## VORLIEGENDER TEXT:
+ + +

21. Januar 1994 - 0174
Hanna Wolf Süssmuths "nationaler Wettbewerb" zur Frauenförderung eine
Bankrotterklärung der Bundesregierung
Zur Forderung von Bundestagspräsidentin Rita Süssmuth nach einem
Ideenwettbewerb für mehr Frauenbeteiligung erklärt die frauenpolitische
Sprecherin der SPD-Bundestagsfraktion, Hanna Wolf:
Die Arbeitsgruppe Frauen und Jugend der SPD-Bundestagsfraktion schickt
Frau Süssmuth nochmals gern alle SPD-Gesetzentwürfe zu, falls es ihr
entgangen ist, welche Vorschläge bereits verabschiedungsreif auf dem Tisch
liegen. Es gibt keinen Mangel an Ideen, sondern an Taten! Frau Süssmuth
ist nicht nur Bundestagspräsidentin, sondern auch Vorsitzende der
Frauenunion, die bekanntlich ein Teil der CDU/CSU ist. Diese Parteien sind
seit 1982 an der Regierung, und diese Regierung ist verantwortlich für die
Verschleppung, Behinderung und Verhinderung von Fortschritten für Frauen.
Über unverbindliche Ratschläge hinaus hat die Regierung kein Konzept.
Frau Süssmuth fragt sich, wie der Frauenanteil in den Parlamenten
erhöht werden kann. Sie braucht im Bundestag nur nach der linken Seite des
Hauses zu sehen. Die SPD-Abgeordneten aus Bayern z. B. werden nach der
Wahl sogar zur Hälfte Frauen sein. Im Bayerischen Landtag werden die
Hälfte der SPD- Abgeordneten Frauen sein, wenn die Wählerinnen und Wähler
die vorgeschlagene Liste nicht verändern. Im Münchner Stadtrat besteht die
Hälfte der SPD-Fraktion aus Frauen. - Wie? Durch die Quote! Aber die Quote
hat die CDU/CSU ja abgelehnt.
Frau Süssmuth weiß, daß die Nichtwählerinnen sich für Politik nicht
(mehr) interessieren, weil sie gemerkt haben, daß sie nichts verändern
können. Dieser Eindruck ist völlig richtig, wenn die Frauen sehen, was die
Bundesregierung für Frauen getan oder nicht getan hat:
-Die Regierungsmehrheit hat zunächst einen 218-Kompromiß
hinausgeschoben und sich bis zur Schmerzgrenze Zugeständnisse abhandeln
lassen und hat dann das Gesetz vor dem Bundesverfassungsgericht zum
Scheitern gebracht. Seit 120 Jahren kämpfen sich Frauen und die SPD schon
an diesem Paragraphen kaputt.
-Der Rechtsanspruch auf einen Kindergartenplatz wird immer wieder zur
Disposition gestellt, die Möglichkeit einer qualifizierten
Ganztagsbetreuung von Kindern und Jugendlichen ist immer noch die
Ausnahme.

+ + +

## BEREITGESTELLTE DATEN:
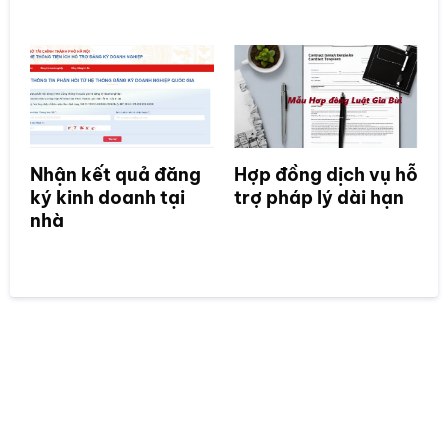
Nhận kết quả đăng
Hợp đồng dịch vụ hỗ
ký kinh doanh tại
trợ pháp lý dài hạn
nhà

+ + +

## AUFGABE 1:
Geben Sie aus der Pressemitteilung den Abschnitt wortgetreu wieder, beginnend mit "21. Januar 1994" und fortlaufend bis einschließlich "Fortschritten für Frauen.".
## AUFGABE 2:
Prüfen Sie für jede Aussage, ob sie mit der Pressemitteilung übereinstimmt, und antworten Sie jeweils mit Ja oder Nein samt dem entscheidenden Wortlaut als exaktem Zitat.
(a) Hanna Wolf ist frauenpolitische Sprecherin der SPD-Bundestagsfraktion.
(b) Im Münchner Stadtrat besteht ein Drittel der SPD-Fraktion aus Frauen.
(c) Die CDU/CSU hat die Quote befürwortet.
## AUFGABE 3:
Erläutern Sie in ein bis drei Sätzen, warum sich die Nichtwählerinnen laut der Pressemitteilung nicht (mehr) für Politik interessieren.
Die Daten stellen eigenständiges Material dar, unabhängig von der Pressemitteilung.

## ERGEBNIS 1:
21. Januar 1994 - 0174
Hanna Wolf Süssmuths "nationaler Wettbewerb" zur Frauenförderung eine
Bankrotterklärung der Bundesregierung
Zur Forderung von Bundestagspräsidentin Rita Süssmuth nach einem
Ideenwettbewerb für mehr Frauenbeteiligung erklärt die frauenpolitische
Sprecherin der SPD-Bundestagsfraktion, Hanna Wolf:
Die Arbeitsgruppe Frauen und Jugend der SPD-Bundestagsfraktion schickt
Frau Süssmuth nochmals gern alle SPD-Gesetzentwürfe zu, falls es ihr
entgangen ist, welche Vorschläge bereits verabschiedungsreif auf dem Tisch
liegen. Es gibt keinen Mangel an Ideen, sondern an Taten! Frau Süssmuth
ist nicht nur Bundestagspräsidentin, sondern auch Vorsitzende der
Frauenunion, die bekanntlich ein Teil der CDU/CSU ist. Diese Parteien sind
seit 1982 an der Regierung, und diese Regierung ist verantwortlich für die
Verschleppung, Behinderung und Verhinderung von Fortschritten für Frauen.

## ERGEBNIS 2:
(a) Ja: "die frauenpolitische Sprecherin der SPD-Bundestagsfraktion, Hanna Wolf"
(b) Nein: "Im Münchner Stadtrat besteht die Hälfte der SPD-Fraktion aus Frauen."
(c) Nein: "Aber die Quote hat die CDU/CSU ja abgelehnt."

## ERGEBNIS 3:
Die Nichtwählerinnen haben gemerkt, dass sie nichts verändern können. Diesen Eindruck bezeichnet die Pressemitteilung als völlig richtig, wenn die Frauen sehen, was die Bundesregierung für Frauen getan oder nicht getan hat.